A la mosquée centrale de Gaziosmanpasa, quartier populaire, une cérémonie honore à 13 heures Büsra Köse, 19 ans. La jeune fille habitait le quartier avec sa mère, sans emploi, divorcée de longue date. Büsra est jolie : ses selfies tournent de téléphone en téléphone dans la ville depuis dimanche. Elle avait voulu sortir en ce Nouvel An maussade – les cérémonies officielles, sous la pluie, avaient quelque chose de bâclé, de triste, vu des écrans de télévision.

« Chaos turc »

Büsra Köse avait rejoint au Reina des amis turcs et kurdes – un petit groupe qui travaille en Irak. L’entrée du club n’est pas si chère. Le Reina n’est pas tout à fait la boîte « d’élite » que l’on a pu décrire, mais clinquante, elle l’est. « Elle avait 19 ans, elle voulait simplement s’amuser », dit son beau-frère, Umud Demir.

« Honte aux pays qui soutiennent le terrorisme. On les voit à la télévision : les Etats-Unis, la France, l’Angleterre… », dit un autre membre de sa famille, qui préfère rester anonyme. Umud Demir est plus calme, plus mesuré, mais il pense la même chose. Lundi matin, le quotidien progouvernemental Sabah évoquait en « une » un attentat « orchestré » – il faut entendre par les Etats-Unis et l’Occident.

Des journalistes pro-AKP (Parti de la justice et du développement, au pouvoir), accusaient la CIA d’avoir voulu répondre à l’instauration d’un cessez-le-feu en Syrie, le 30 décembre, fruit d’un accord conclu la veille entre Ankara et Moscou. C’était un revirement d’alliance et une claque diplomatique majeure pour les Etats-Unis. Auparavant, le président turc, Recep Tayyip Erdogan, avait accusé les Etats-Unis de soutenir « les terroristes » de l’EI et du Parti des travailleurs du Kurdistan (PKK).

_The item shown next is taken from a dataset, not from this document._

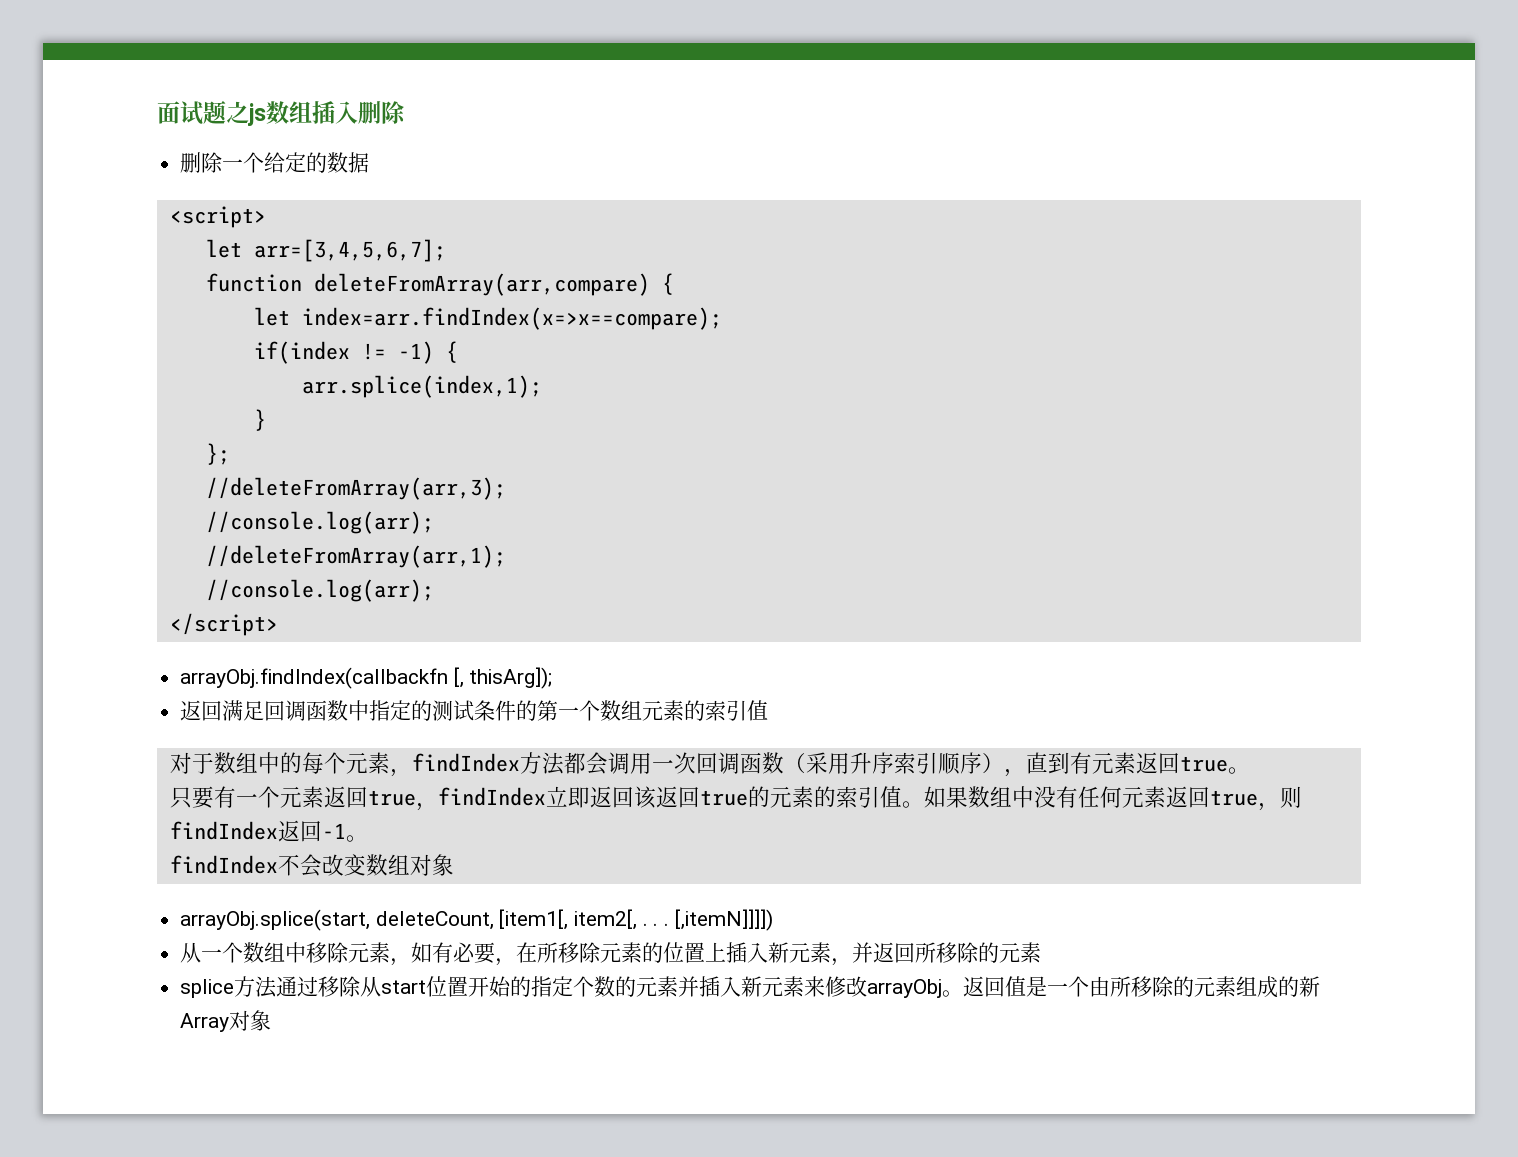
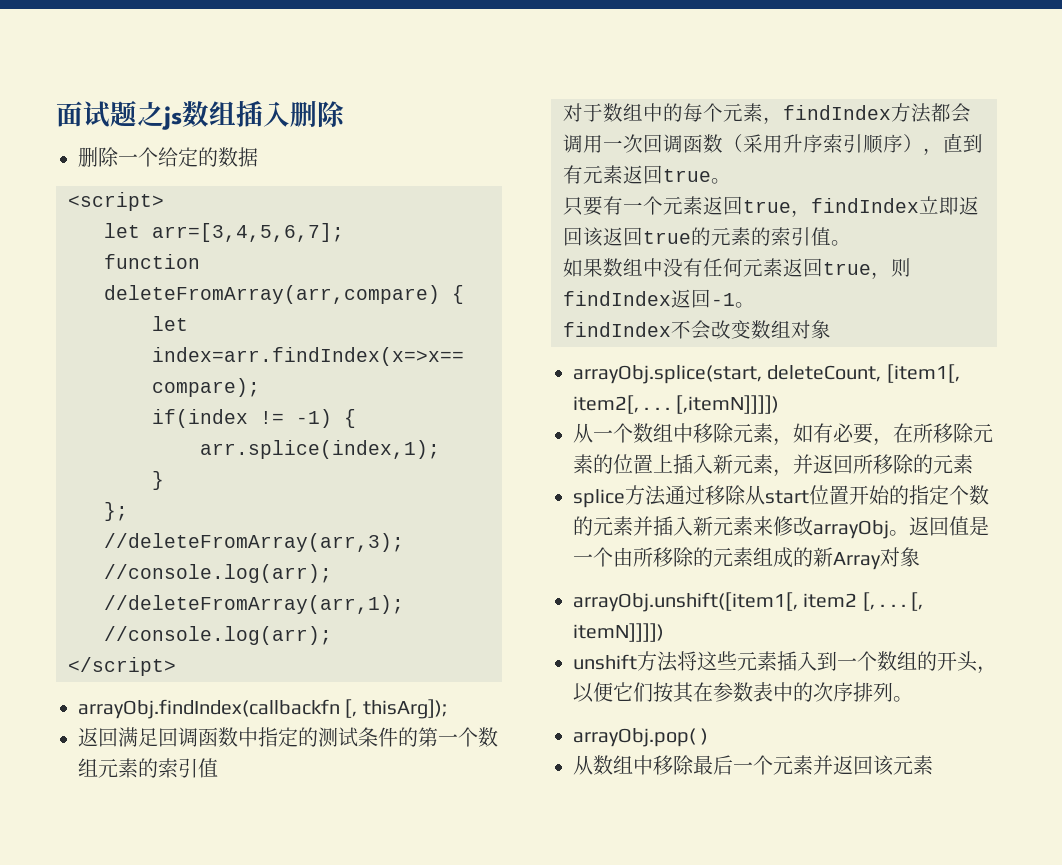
(924, 804) none -> (851, 243) //
(272, 1020) none -> [573,592,924,612] [573,623,664,642] [573,651,997,674] [573,682,913,703] [573,728,709,747] [573,755,933,776] // arrayObj.unshift([item1[, item2 [, . . . [, itemN]]]]) // unshift方法将这些元素插入到一个数组的开头，以便它们按其在参数表中的次序排列。 // arrayObj.pop( ) // 从数组中移除最后一个元素并返回该元素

Dans l’assemblée en deuil, à la mosquée de Gaziosmanpasa, on confond avec souplesse les trois guerres qui agitent la Turquie : contre l’EI, la rébellion kurde et le mouvement Gülen, accusé d’avoir orchestré un coup d’Etat raté le 15 juillet, qui a plongé le pays dans une série de purges colossale. Tout cela, c’est la même chose ou presque. « C’est le chaos turc, “ils” veulent en tirer avantage », dit Taner Gelebi, le frère d’une jeune amie de Büsra Köse, qui a pu s’extirper saine et sauve du Reina, dimanche. Ses parents étaient venus la chercher au commissariat. Lundi, elle tremblait devant la mosquée.